Michael D. McKinney, Texas A&M University system chancellor, is also optimistic about what the two institutions could do together.
The goal of the NCTM is to provide rapid, cost-effective, FDA-compliant and scalable manufacturing that will enable an array of new products to enter clinical trials, says Dr. Michael Pishko, head of the Artie McFerrin Department of Chemical Engineering at Texas A&M. The NCTM will initially focus on therapeutics and vaccines for infectious diseases and cancer, as well as maintaining broad capabilities across the spectrum of biological therapeutics, including monoclonal antibodies, DNA and protein therapeutics, subunit vaccines, and viral-based vaccines and therapeutics, Pishko says. Particular emphasis will be placed on the development of standards and processes to enable transition of personalized therapeutics, such as autologous cancer vaccines and targeted nanoparticles, into wide-scale clinical use, he adds.
The NCTM will house two distinct functions—a GMP-compliant therapeutics production wing (focusing on providing therapeutics and vaccines for clinical trials), and an academic and administrative wing, Pishko says. The therapeutics production wing will consist of approximately 105,000 square-feet that will be segregated from the academic/administrative functions via controlled, secure access. The primary spaces contained in the therapeutics production area will include an open bay area containing up to 20 pre-engineered, mobile, modular clean room pods to host bioreactors, purification processes, and sterile vial fill; a quality control lab, a microbiology lab, shipping/receiving, refrigerated/cryo storage and waste decontamination; and a modular clean room pod "fit-up" area for final furnishing of new modules, along with an area for pod decontamination.
The academic and administrative facility will consist of approximately 48,000 square- feet to include two teaching laboratories and adjoining cell culture laboratory; two glass-enclosed GMP training suites to provide a "real-life" learning environment for students; two lecture auditoriums; a computer lab; a large work-study hall; and numerous faculty and sponsor offices and workspaces.
"The facility will be the prototype for a new generation of multi-product, multi-technology, flexible pharmaceutical manufacturing facilities," Pishko says. "It will serve as a hub for research into biologics manufacturing, process optimization and other disciplines."

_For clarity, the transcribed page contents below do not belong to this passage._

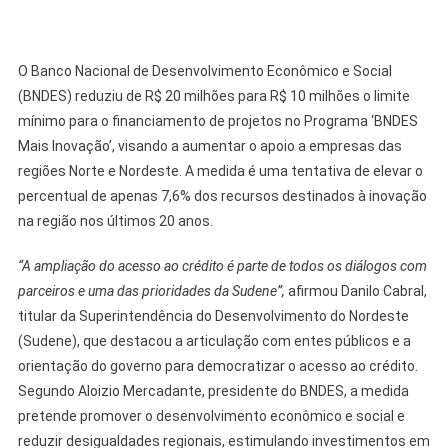
O Banco Nacional de Desenvolvimento Econômico e Social
(BNDES) reduziu de R$ 20 milhões para R$ 10 milhões o limite
mínimo para o financiamento de projetos no Programa ‘BNDES
Mais Inovação’, visando a aumentar o apoio a empresas das
regiões Norte e Nordeste. A medida é uma tentativa de elevar o
percentual de apenas 7,6% dos recursos destinados à inovação
na região nos últimos 20 anos.
“A ampliação do acesso ao crédito é parte de todos os diálogos com
parceiros e uma das prioridades da Sudene”,
afirmou Danilo Cabral,
titular da Superintendência do Desenvolvimento do Nordeste
(Sudene), que destacou a articulação com entes públicos e a
orientação do governo para democratizar o acesso ao crédito.
Segundo Aloizio Mercadante, presidente do BNDES, a medida
pretende promover o desenvolvimento econômico e social e
reduzir desigualdades regionais, estimulando investimentos em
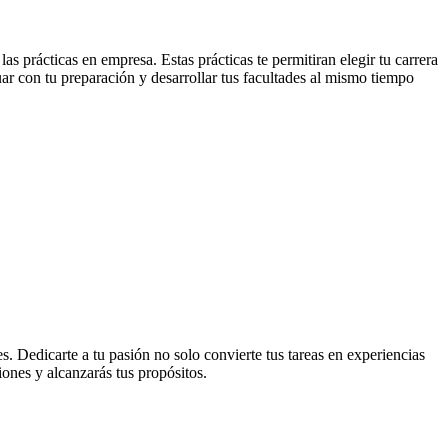
s prácticas en empresa. Estas prácticas te permitiran elegir tu carrera
uar con tu preparación y desarrollar tus facultades al mismo tiempo
s. Dedicarte a tu pasión no solo convierte tus tareas en experiencias
iones y alcanzarás tus propósitos.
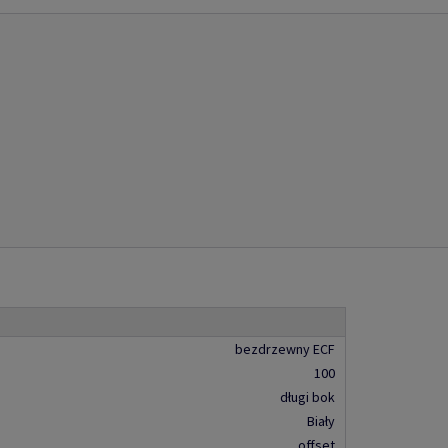
bezdrzewny ECF
100
długi bok
Biały
offset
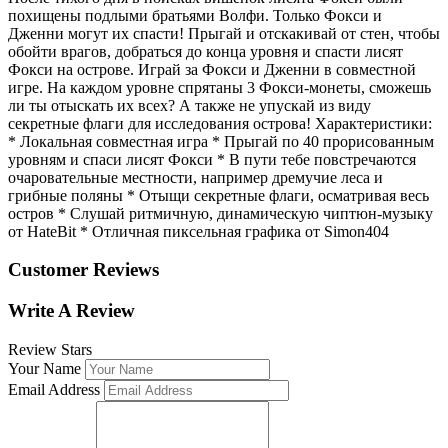
похищены подлыми братьями Волфи. Только Фокси и
Дженни могут их спасти! Прыгай и отскакивай от стен, чтобы
обойти врагов, добраться до конца уровня и спасти лисят
Фокси на острове. Играй за Фокси и Дженни в совместной
игре. На каждом уровне спрятаны 3 Фокси-монеты, сможешь
ли ты отыскать их всех? А также не упускай из виду
секретные флаги для исследования острова! Характеристики:
* Локальная совместная игра * Прыгай по 40 прорисованным
уровням и спаси лисят Фокси * В пути тебе повстречаются
очаровательные местности, например дремучие леса и
грибные поляны * Отыщи секретные флаги, осматривая весь
остров * Слушай ритмичную, динамическую чиптюн-музыку
от HateBit * Отличная пиксельная графика от Simon404
Customer Reviews
Write A Review
Review Stars
Your Name
Email Address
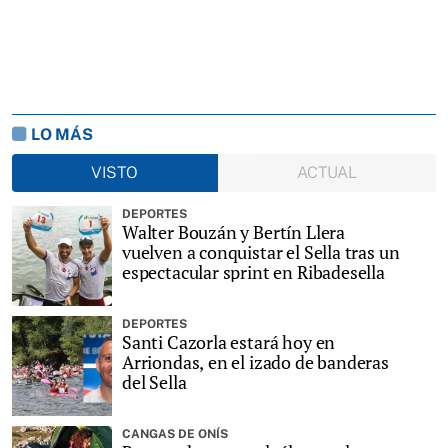
LO MÁS
VISTO
ACTUAL
DEPORTES
Walter Bouzán y Bertín Llera
vuelven a conquistar el Sella tras un
espectacular sprint en Ribadesella
DEPORTES
Santi Cazorla estará hoy en
Arriondas, en el izado de banderas
del Sella
CANGAS DE ONÍS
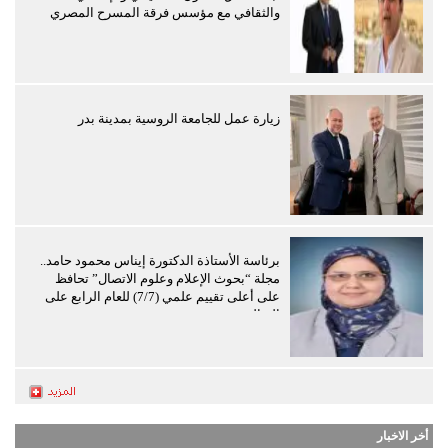
والثقافي مع مؤسس فرقة المسرح المصري
زيارة عمل للجامعة الروسية بمدينة بدر
برئاسة الأستاذة الدكتورة إيناس محمود حامد..
مجلة “بحوث الإعلام وعلوم الاتصال” تحافظ
على أعلى تقييم علمي (7/7) للعام الرابع على
التوالي
أخر الاخبار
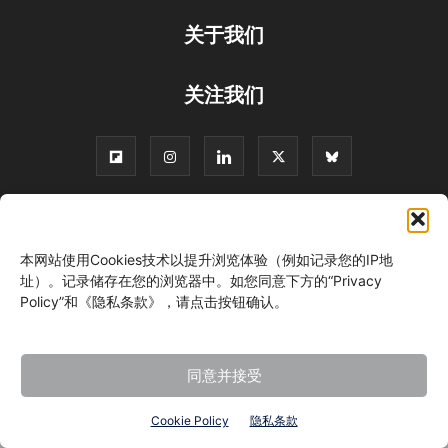
关于我们
关注我们
©
本网站使用Cookies技术以提升浏览体验（例如记录您的IP地
址）。记录储存在您的浏览器中。如您同意下方的“Privacy
Policy”和《隐私条款》，请点击按钮确认。
同意并接受
Cookie Policy
隐私条款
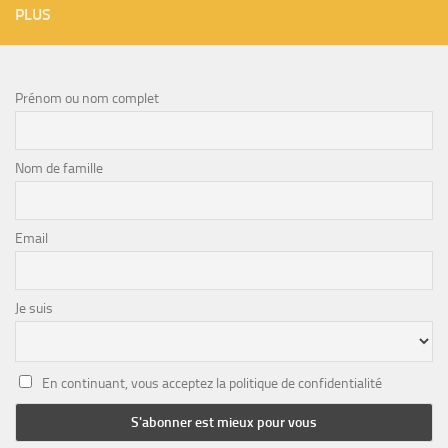
PLUS
Prénom ou nom complet
Nom de famille
Email
Je suis
En continuant, vous acceptez la politique de confidentialité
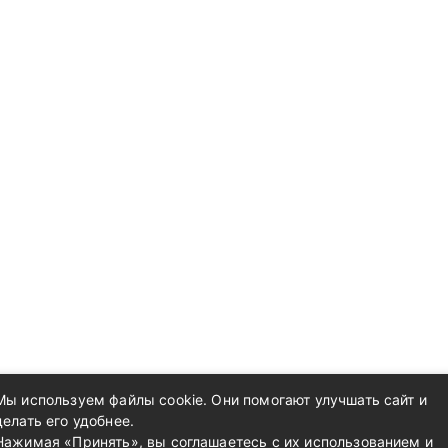
Мы используем файлы cookie. Они помогают улучшать сайт и
делать его удобнее.
Нажимая «Принять», вы соглашаетесь с их использованием и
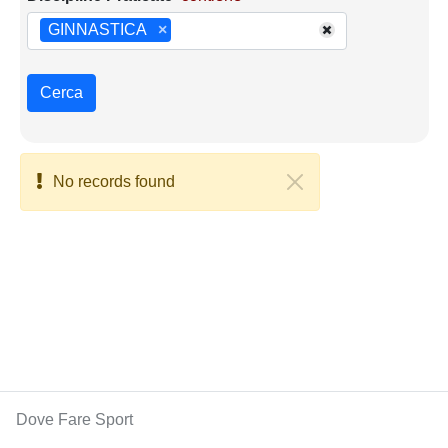
GINNASTICA
×
Cerca
No records found
Dove Fare Sport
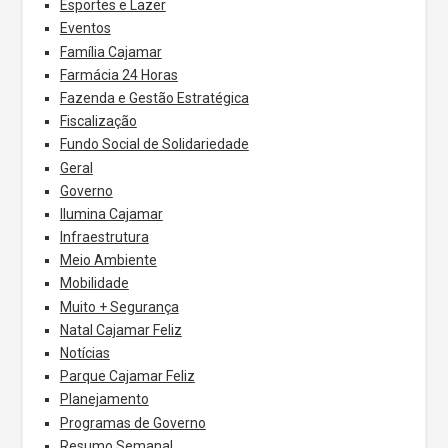
Esportes e Lazer
Eventos
Família Cajamar
Farmácia 24 Horas
Fazenda e Gestão Estratégica
Fiscalização
Fundo Social de Solidariedade
Geral
Governo
Ilumina Cajamar
Infraestrutura
Meio Ambiente
Mobilidade
Muito + Segurança
Natal Cajamar Feliz
Notícias
Parque Cajamar Feliz
Planejamento
Programas de Governo
Resumo Semanal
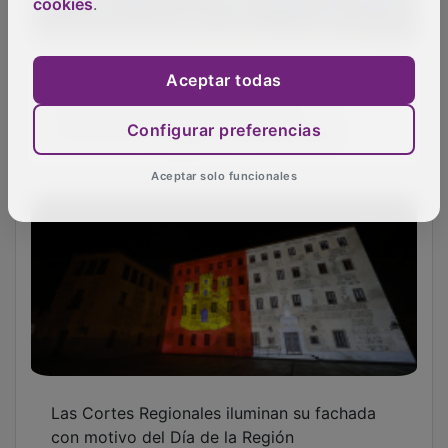
cookies
.
con motivo del Día de la Región
OTRAS NOTICIAS
Aceptar todas
Configurar preferencias
GUADA TV MEDIA
Aceptar solo funcionales
PUBLICIDAD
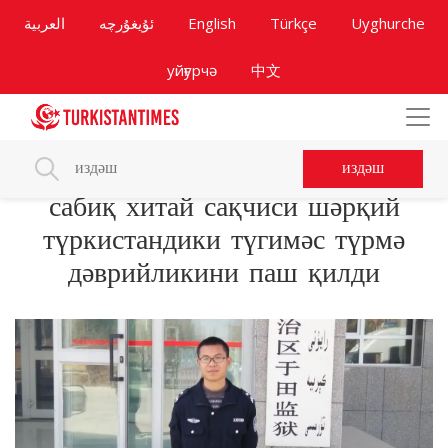
العربية
ئۇيغۇرچە
English
Türkçe
Uyghurche
уйғурчә
中文
издәш
сабиқ хитай сақчиси шәрқий
түркистандики түгимәс түрмә
дәврийликини паш қилди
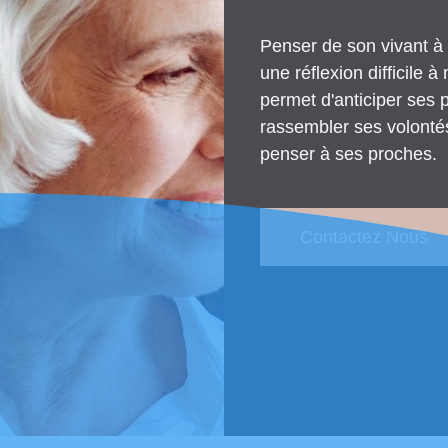
Penser de son vivant à 
une réflexion difficile 
permet d'anticiper ses
rassembler ses volontés
penser à ses proches.
Contactez Nous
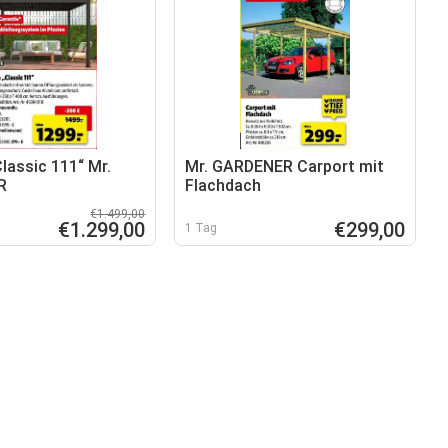
lassic 111“ Mr.
Mr. GARDENER Carport mit
R
Flachdach
€1.499,00
€1.299,00
€299,00
1 Tag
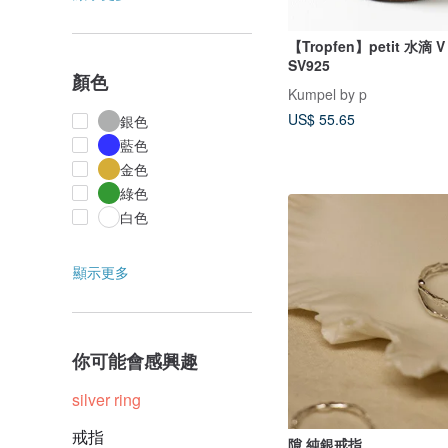
【Tropfen】petit 水滴 
SV925
顏色
Kumpel by p
US$ 55.65
銀色
藍色
金色
綠色
白色
顯示更多
你可能會感興趣
silver ring
戒指
隙 純銀戒指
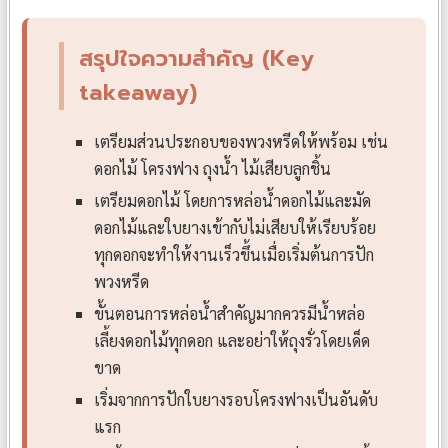
สรุปใจความสำคัญ (Key
takeaway)
เตรียมส่วนประกอบของพวงหรีดให้พร้อม เช่น
ดอกไม้ โครงฟาง ถุงน้ำ ไม้เสียบลูกชิ้น
เตรียมดอกไม้ โดยการหล่อน้ำดอกไม้และมัด
ดอกไม้และใบยางเข้ากับไม่เสียบให้เรียบร้อย
ทุกดอกจะทำให้งานเร็วขึ้นเมื่อเริ่มต้นการปัก
พวงหรีด
ขั้นตอนการหล่อน้ำสำคัญมากควรมีน้ำหล่อ
เลี้ยงดอกไม้ทุกดอก และอย่าให้ถุงรั่วโดยเด็ด
ขาด
เริ่มจากการปักใบยางรอบโครงฟางเป็นอันดับ
แรก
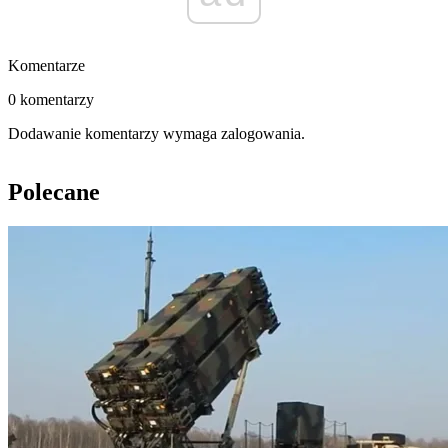
Komentarze
0 komentarzy
Dodawanie komentarzy wymaga zalogowania.
Polecane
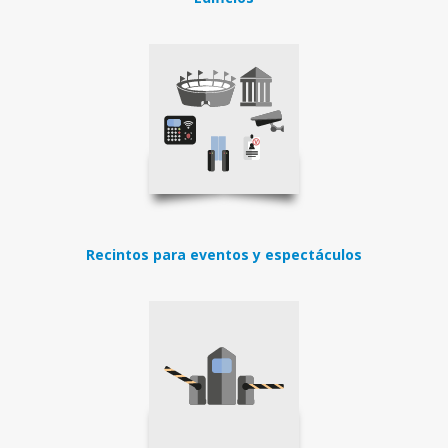
Recintos para eventos y espectáculos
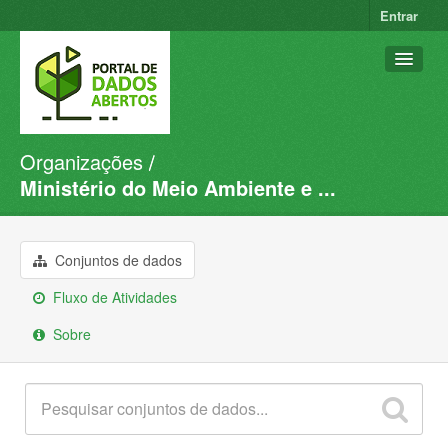
Entrar
Organizações
Conjuntos de dados
Ministério do Meio Ambiente e ...
Organizações
Grupos
Conjuntos de dados
Sobre
Fluxo de Atividades
Sobre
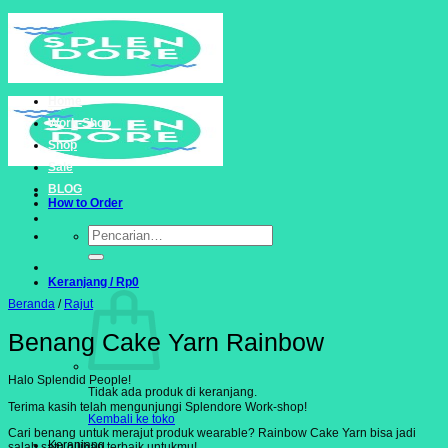
Skip
to
content
Home
Work-Shop
Shop
Sale
BLOG
How to Order
Pencarian
untuk:
Keranjang /
Rp
0
Beranda
/
Rajut
Benang Cake Yarn Rainbow
Halo Splendid People!
Tidak ada produk di keranjang.
Terima kasih telah mengunjungi Splendore Work-shop!
Kembali ke toko
Cari benang untuk merajut produk wearable? Rainbow Cake Yarn bisa jadi
Keranjang
salah satu pilihan terbaik untukmu!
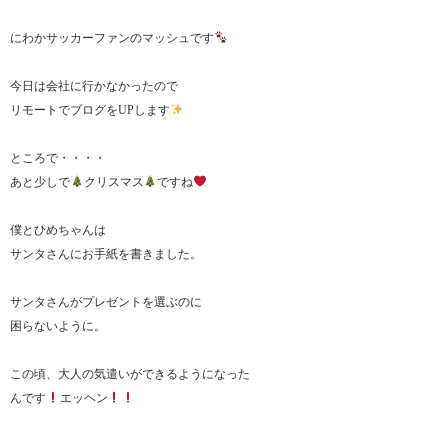
にわかサッカーファンのマッシュです
今日は会社に行かなかったので
リモートでブログをUPします
ところで・・・・
あと少しで
クリスマス
ですね
僕とひめちゃんは
サンタさんにお手紙を書きました。
サンタさんがプレゼントを選ぶのに
困らないように。
この頃、大人の気遣いができるようになった
んです
エッヘン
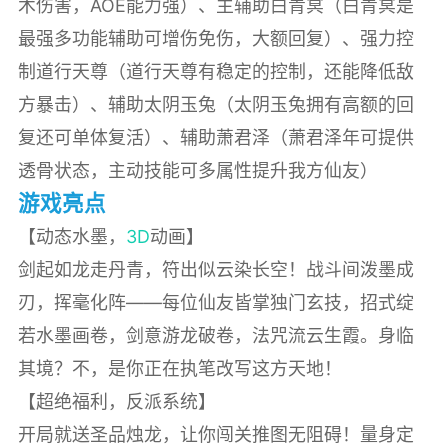
术伤害，AOE能力强）、主辅助白青冥（白青冥是
最强多功能辅助可增伤免伤，大额回复）、强力控
制道行天尊（道行天尊有稳定的控制，还能降低敌
方暴击）、辅助太阴玉兔（太阴玉兔拥有高额的回
复还可单体复活）、辅助萧君泽（萧君泽年可提供
透骨状态，主动技能可多属性提升我方仙友）
游戏亮点
【动态水墨，
3D
动画】
剑起如龙走丹青，符出似云染长空！战斗间泼墨成
刃，挥毫化阵——每位仙友皆掌独门玄技，招式绽
若水墨画卷，剑意游龙破卷，法咒流云生霞。身临
其境？不，是你正在执笔改写这方天地！
【超绝福利，反派系统】
开局就送圣品烛龙，让你闯关推图无阻碍！量身定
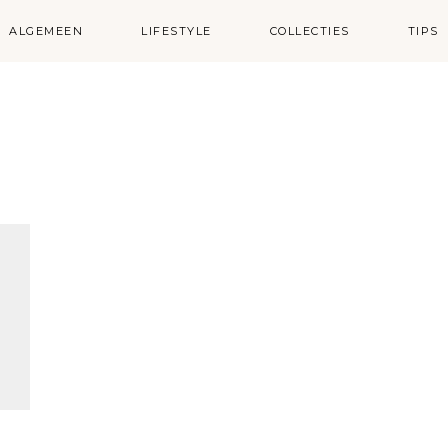
ALGEMEEN
LIFESTYLE
COLLECTIES
TIPS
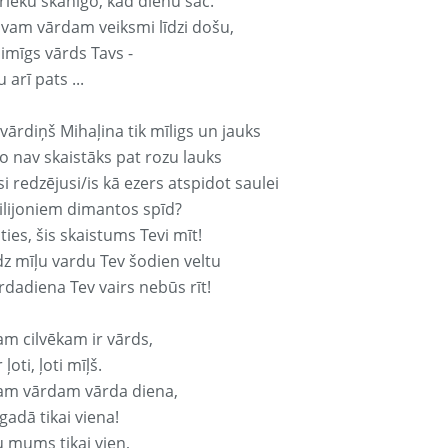
rieku skanīgo, kad dienu sāc.
avam vārdam veiksmi līdzi došu,
aimīgs vārds Tavs -
 arī pats ...
vārdiņš Mihaļina tik mīligs un jauks
o nav skaistāks pat rozu lauks
si redzējusi/is kā ezers atspidot saulei
ilijoniem dimantos spīd?
ties, šis skaistums Tevi mīt!
z mīļu vardu Tev šodien veltu
rdadiena Tev vairs nebūs rīt!
am cilvēkam ir vārds,
 ļoti, ļoti mīļš.
am vārdam vārda diena,
 gadā tikai viena!
u mums tikai vien,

The NCTM "will also serve as the operational prototype for an anticipated international network of manufacturing research and development facilities that produce required vaccines, antibodies and therapeutic proteins to protect against naturally emerging pathogens and intentional biological attacks," Pishko says. "Importantly, it will serve as the cornerstone for undergraduate and graduate training of future professionals to lead this new biotechnology revolution."